PAGE EXCERPT
Saturday, June 9, 2018

40 years of "standard architecture" personal computers


I hadn't remembered the anniversary, but Extreme Tech reminds us that 40 years ago, the Intel 8086 chip came on to the market - and things have never been the same since then.  (Image below is courtesy of Wikipedia.)

Forty years ago today, Intel launched the original 8086 microprocessor — the grandfather of every x86 CPU ever built, including the ones we use now.



This, it must be noted, is more or less the opposite outcome of what everyone expected at the time, including Intel.

. . .

ENTRIES PROVIDED
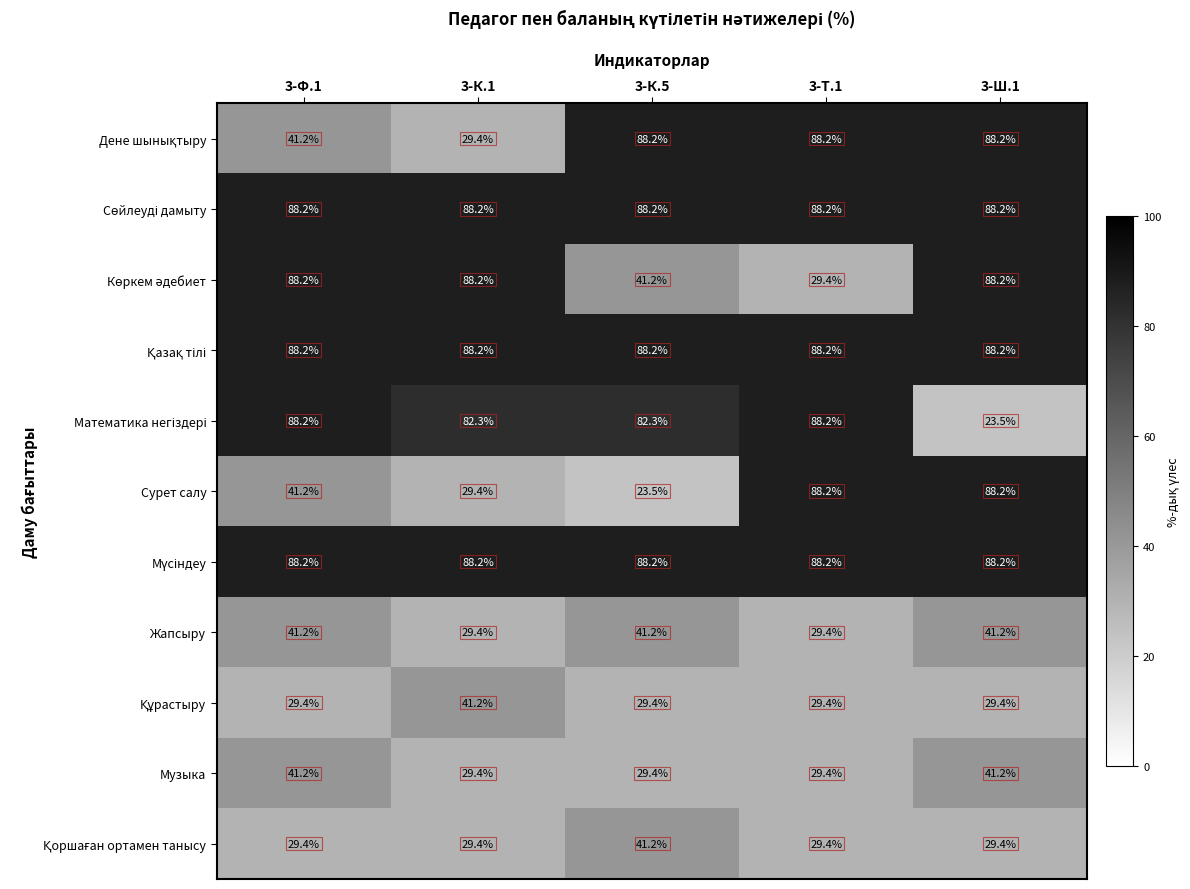

What is the approximate value of Музыка at 3-Ш.1?

41.2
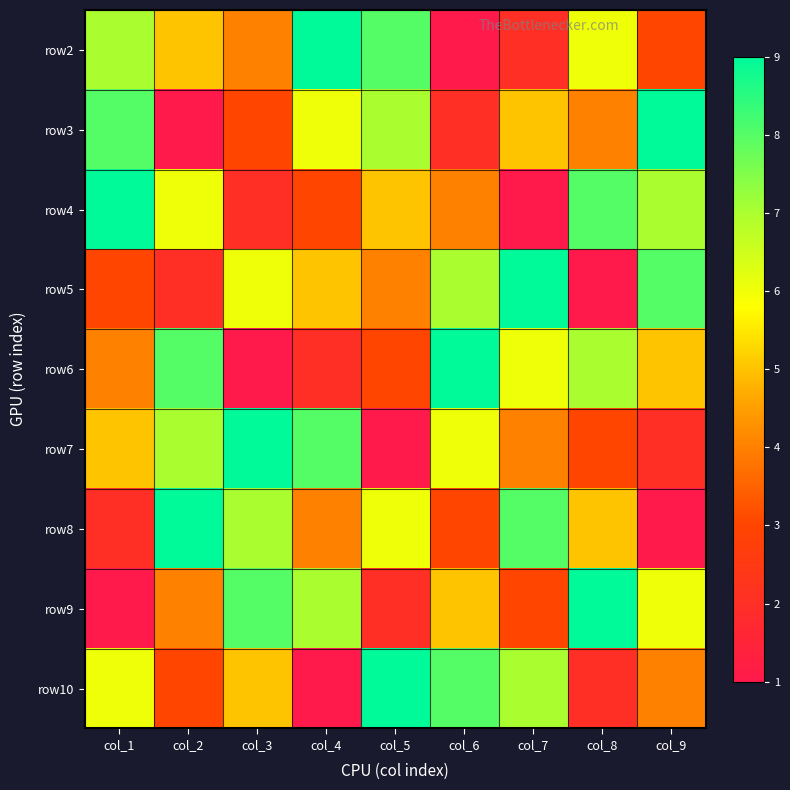

Which category has the lowest value across all series?

col_6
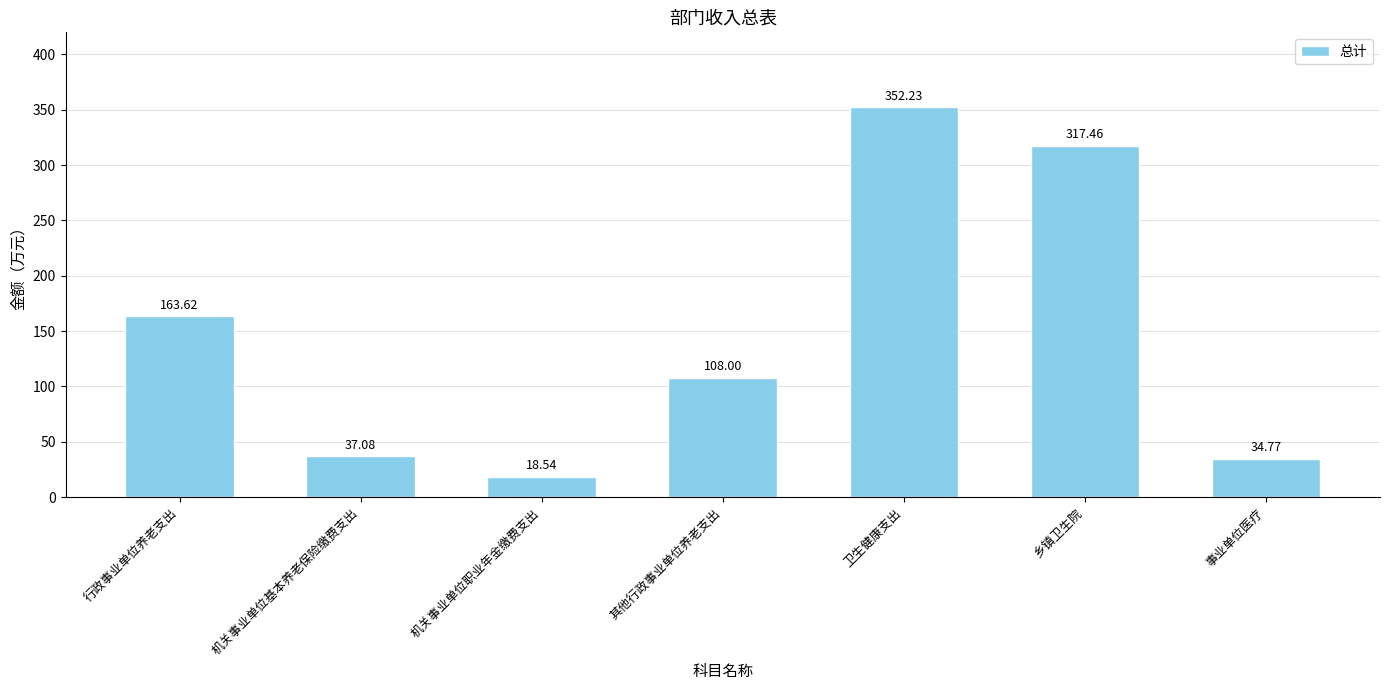

The value at 乡镇卫生院 is 205.3. True or false?

False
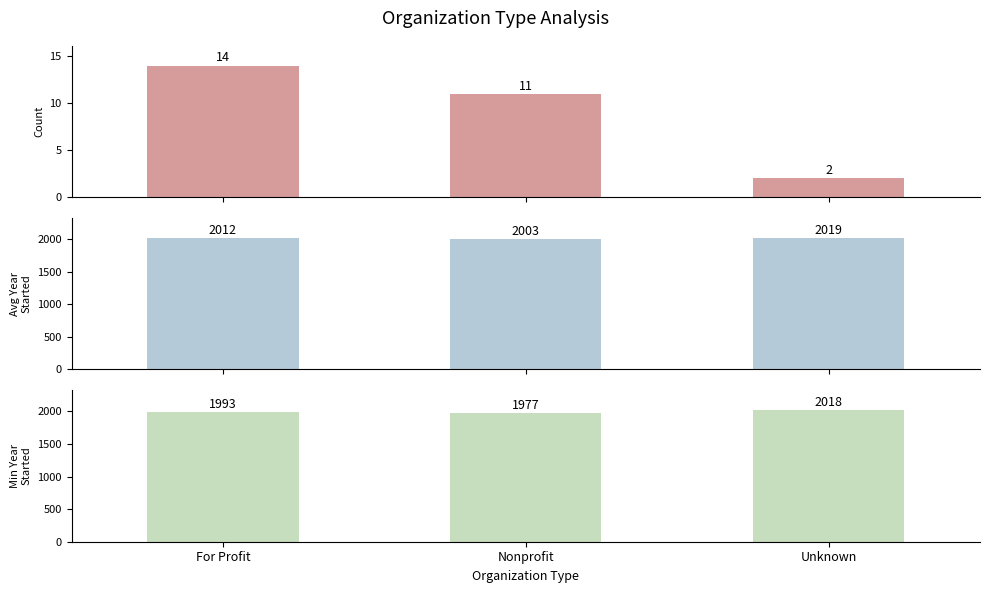

What is the sum of the Min Year Started values at Unknown and For Profit?

4011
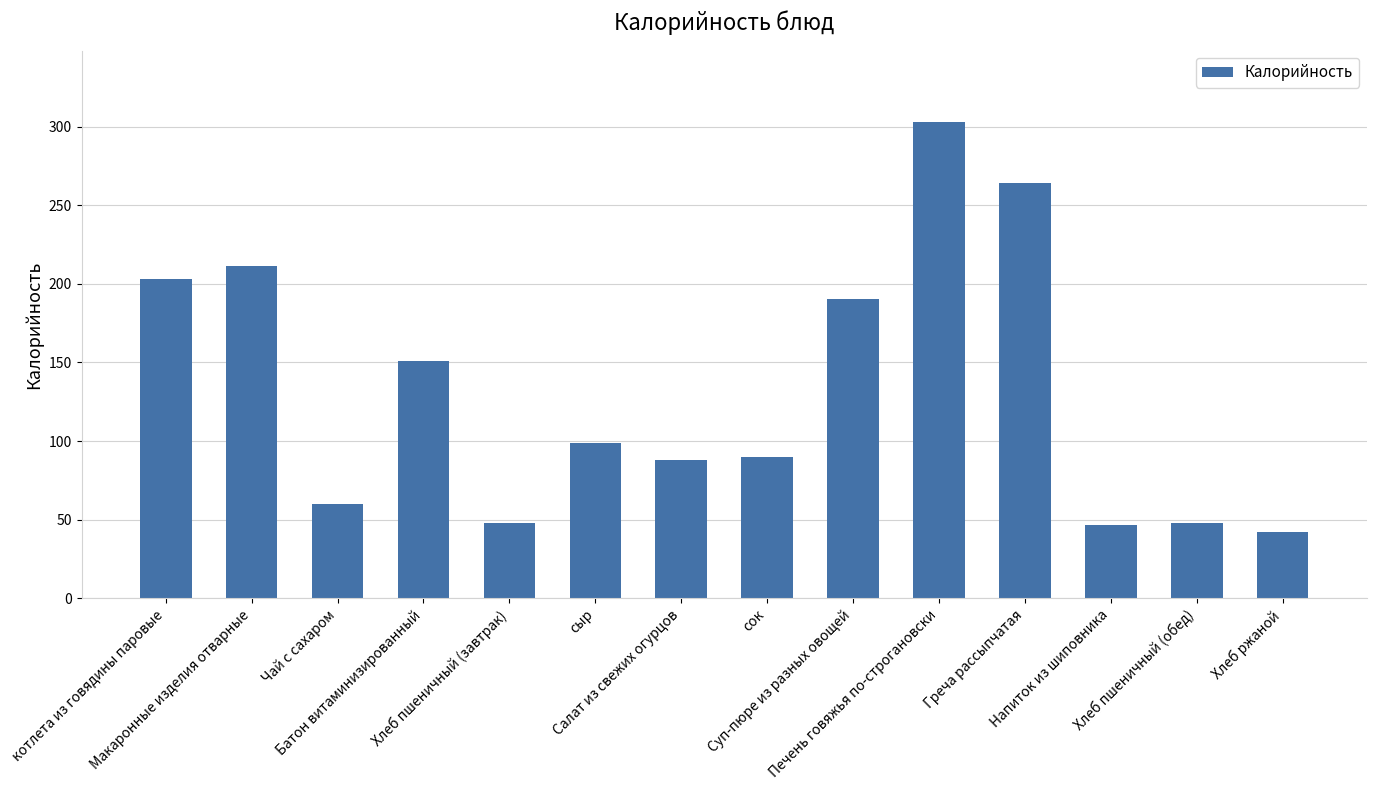

What is the label of the 14th bar from the right?

котлета из говядины паровые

COMPLETE THE FOLLOWING
A) Reproduce the text of the post on the Intel 8086 anniversary between "Saturday, June 9, 2018" and "we use now.", inclusive.
B) List every company or website that the post on the Intel 8086 anniversary mentions by name.

ANSWER SECTION
A)
Saturday, June 9, 2018

40 years of "standard architecture" personal computers


I hadn't remembered the anniversary, but Extreme Tech reminds us that 40 years ago, the Intel 8086 chip came on to the market - and things have never been the same since then.  (Image below is courtesy of Wikipedia.)

Forty years ago today, Intel launched the original 8086 microprocessor — the grandfather of every x86 CPU ever built, including the ones we use now.

B) Extreme Tech, Intel, Wikipedia